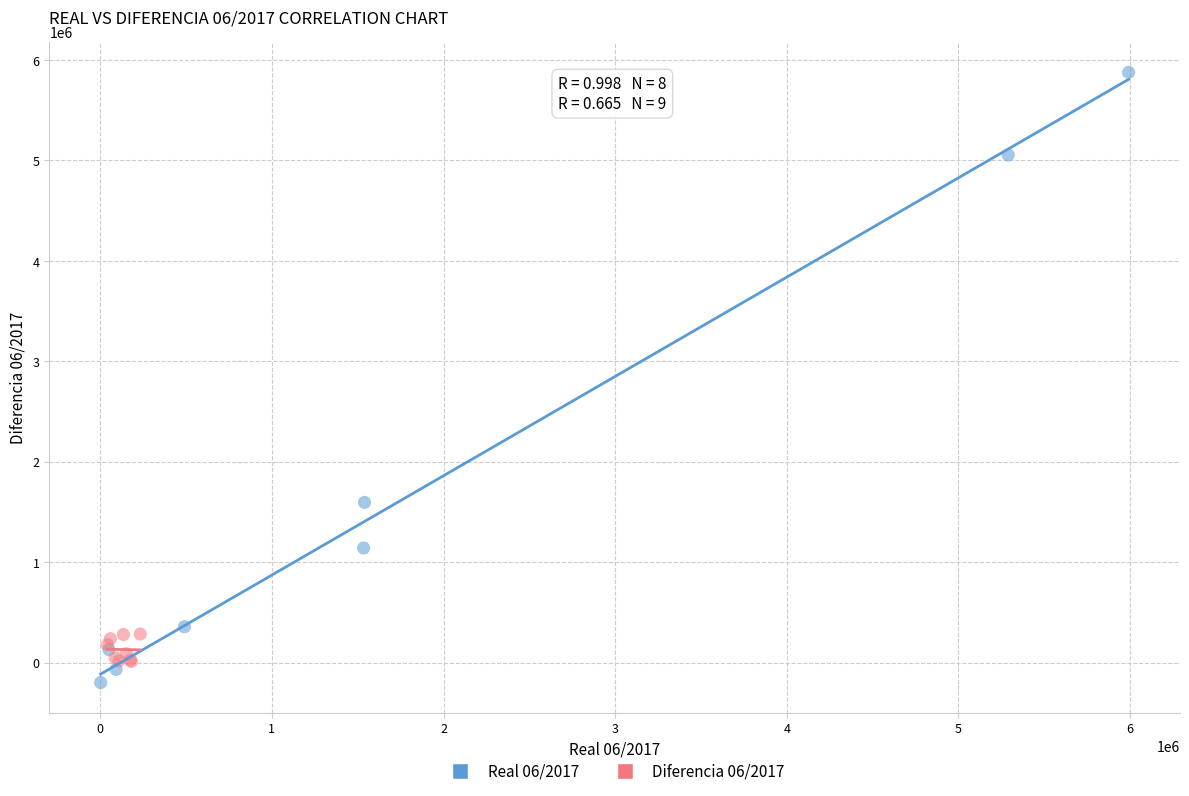

Which series contains the highest Y value?

Real 06/2017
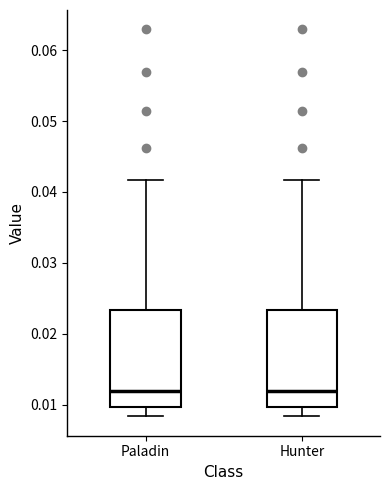

Reading left to right, read every box against the y-axis: the position of its median line, the range the box covers, and the ends of its whiskers. The values are not printed on the chart, so give them approximately, as read against the axis.

Paladin: median 0.012, box 0.010 to 0.023, whiskers 0.008 to 0.042
Hunter: median 0.012, box 0.010 to 0.023, whiskers 0.008 to 0.042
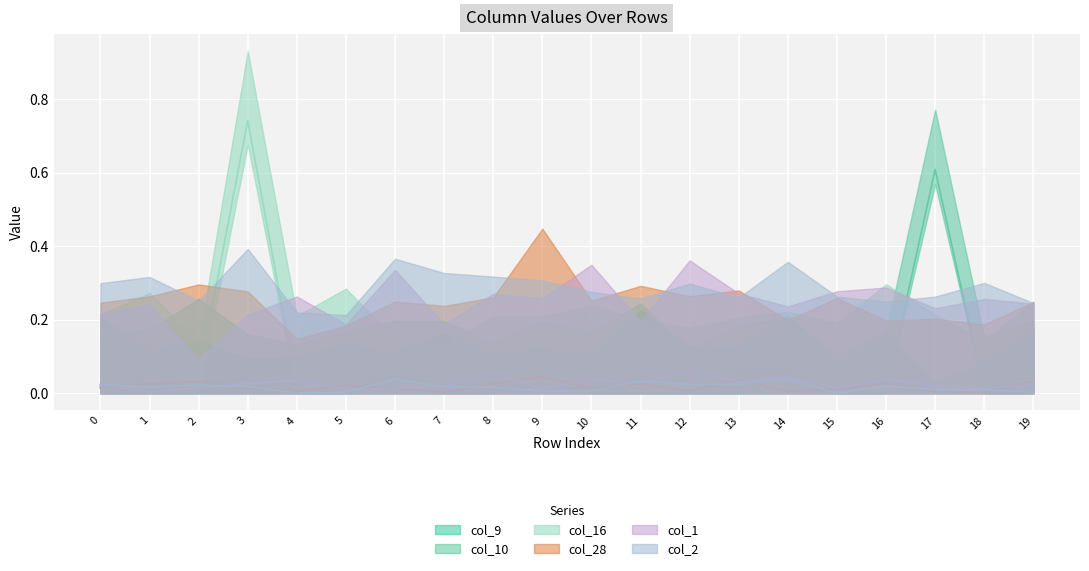

Reading left to right, extract all data points from this chart.

col_9: 0=0	1=0	2=0	3=0	4=0	5=0	6=0	7=0	8=0	9=0	10=0	11=0	12=0	13=0	14=0	15=0	16=0	17=0	18=0	19=0
col_10: 0=0	1=0	2=0	3=0	4=0	5=0	6=0	7=0	8=0	9=0	10=0	11=0	12=0	13=0	14=0	15=0	16=0	17=1	18=0	19=0
col_16: 0=0	1=0	2=0	3=1	4=0	5=0	6=0	7=0	8=0	9=0	10=0	11=0	12=0	13=0	14=0	15=0	16=0	17=0	18=0	19=0
col_28: 0=0	1=0	2=0	3=0	4=0	5=0	6=0	7=0	8=0	9=0	10=0	11=0	12=0	13=0	14=0	15=0	16=0	17=0	18=0	19=0
col_1: 0=0	1=0	2=0	3=0	4=0	5=0	6=0	7=0	8=0	9=0	10=0	11=0	12=0	13=0	14=0	15=0	16=0	17=0	18=0	19=0
col_2: 0=0	1=0	2=0	3=0	4=0	5=0	6=0	7=0	8=0	9=0	10=0	11=0	12=0	13=0	14=0	15=0	16=0	17=0	18=0	19=0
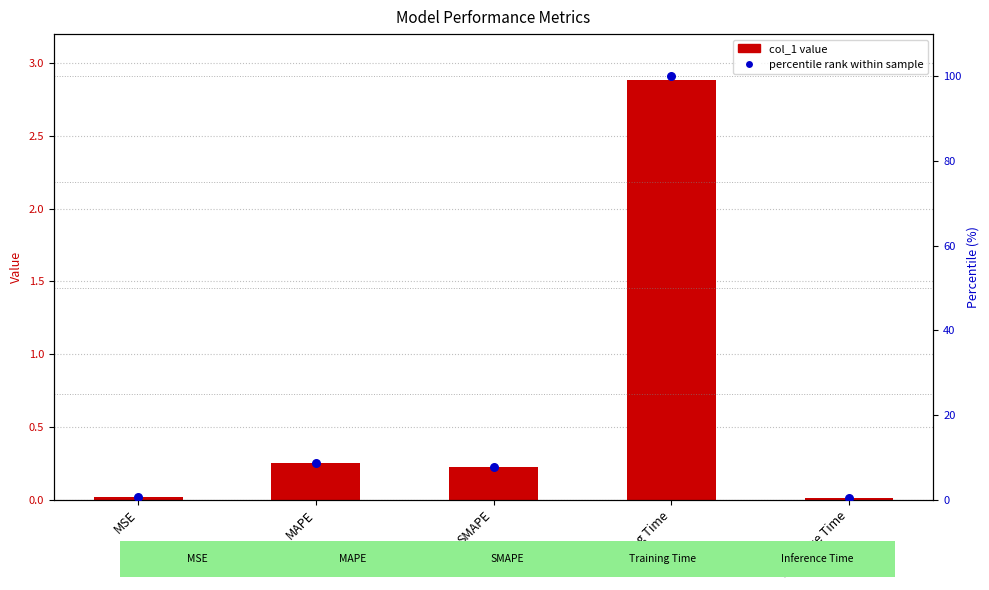

Which series reaches the maximum Y coordinate?

percentile rank within sample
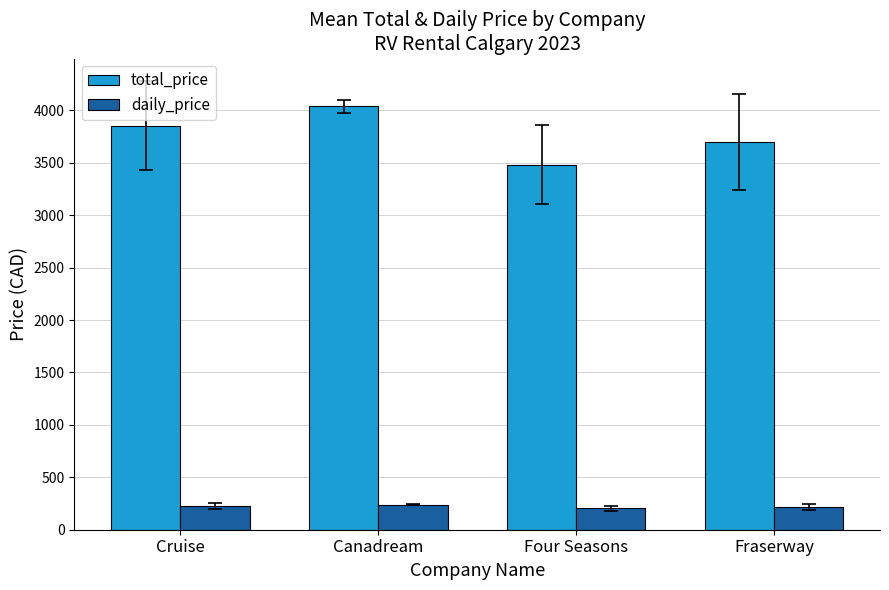

What is the label of the 3rd bar from the left?

Four Seasons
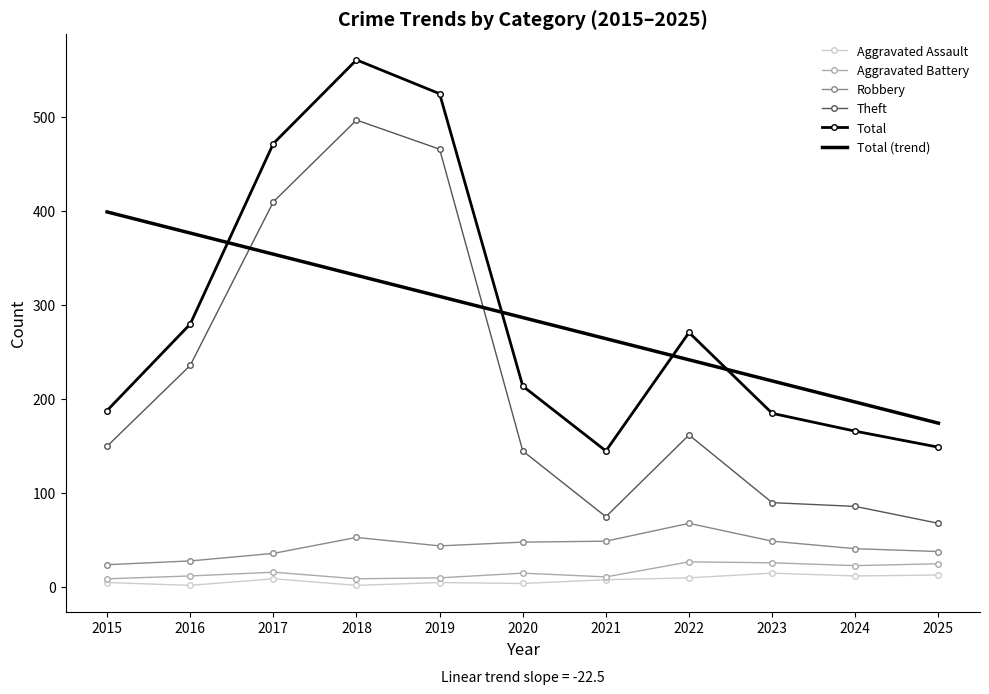

Which series has the widest spread of values?

Theft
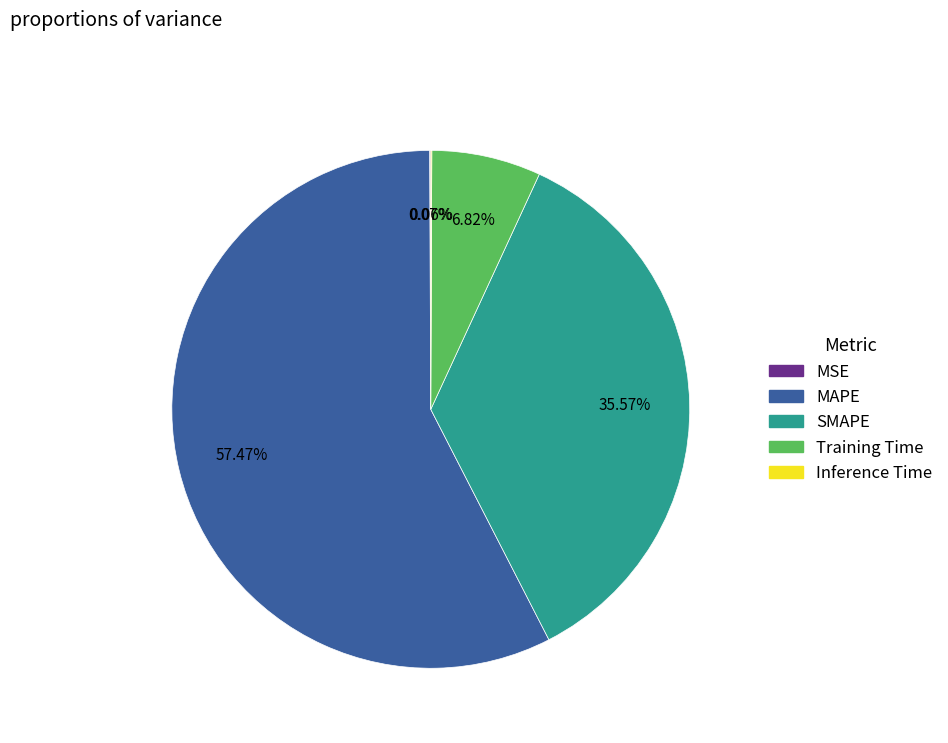

Which category has the biggest portion of the pie?

MAPE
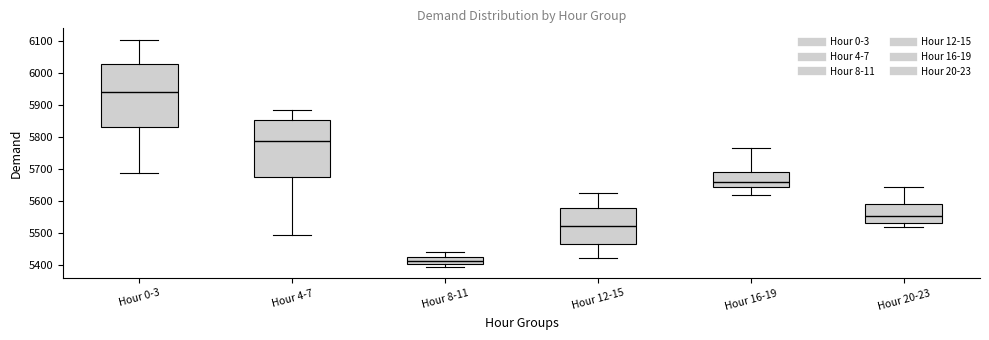

Reading left to right, read every box against the y-axis: the position of its median line, the range the box covers, and the ends of its whiskers. The values are not printed on the chart, so give them approximately, as read against the axis.

Hour 0-3: median 5940, box 5830 to 6030, whiskers 5690 to 6100
Hour 4-7: median 5790, box 5680 to 5850, whiskers 5490 to 5880
Hour 8-11: median 5410, box 5400 to 5430, whiskers 5400 (just below the box's lower edge) to 5440
Hour 12-15: median 5520, box 5470 to 5580, whiskers 5420 to 5630
Hour 16-19: median 5660, box 5640 to 5690, whiskers 5620 to 5770
Hour 20-23: median 5550, box 5530 to 5590, whiskers 5520 to 5640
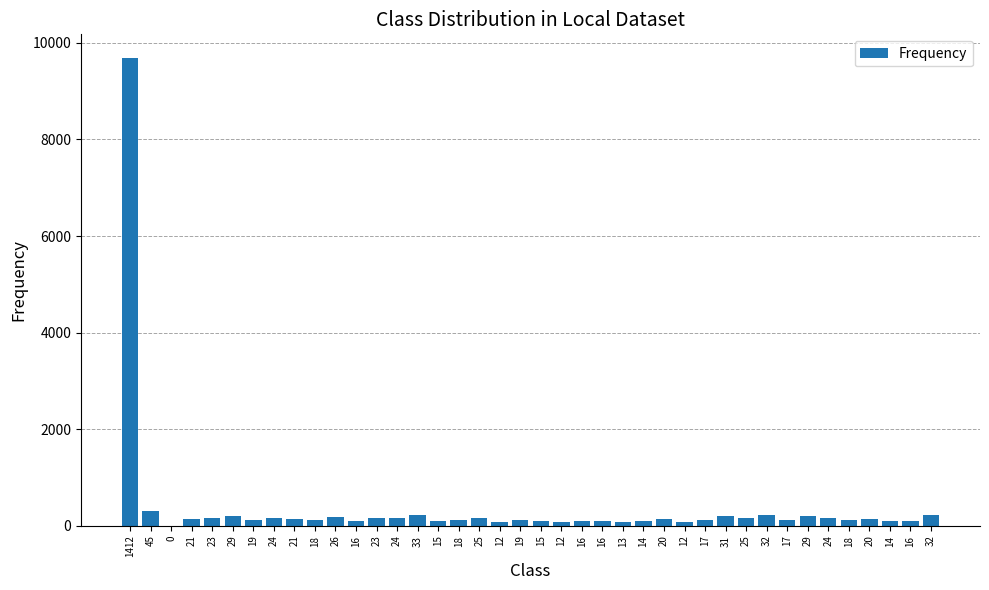

Which label corresponds to the largest value in the chart?

1412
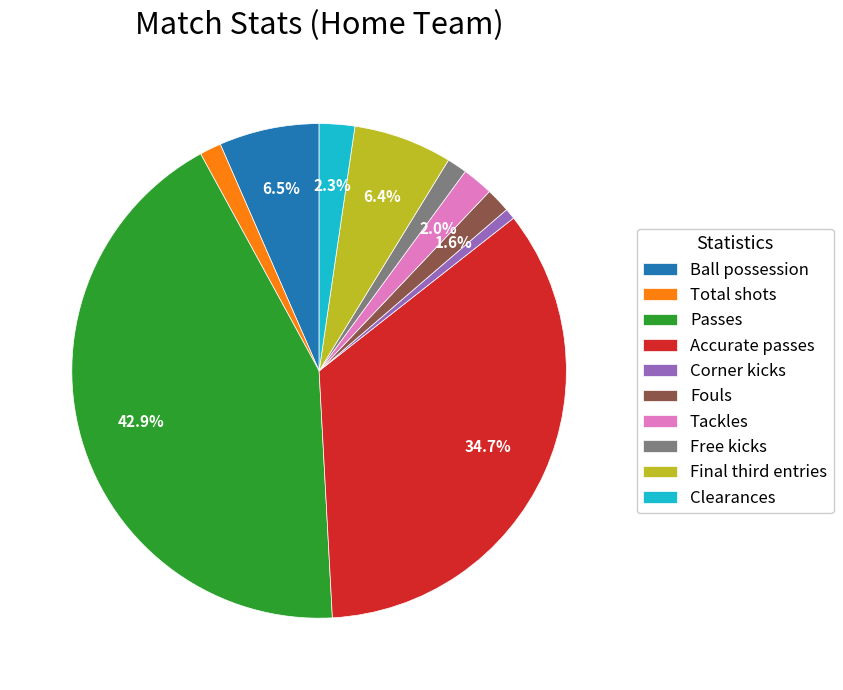

The Clearances slice represents 12% of the pie. True or false?

False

---+---

**What is required**
Update the material from its start through the line containing "Reading left to right, extract", inclusive, by replacing "the y-axis" with "the vertical axis" and keeping everything else unchanged. Leave the pictures out of your answer.

**Output**
Which series contains the highest Y value?

Real 06/2017

Reading left to right, read every box against the vertical axis: the position of its median line, the range the box covers, and the ends of its whiskers. The values are not printed on the chart, so give them approximately, as read against the axis.

Paladin: median 0.012, box 0.010 to 0.023, whiskers 0.008 to 0.042
Hunter: median 0.012, box 0.010 to 0.023, whiskers 0.008 to 0.042

Reading left to right, extract all data points from this chart.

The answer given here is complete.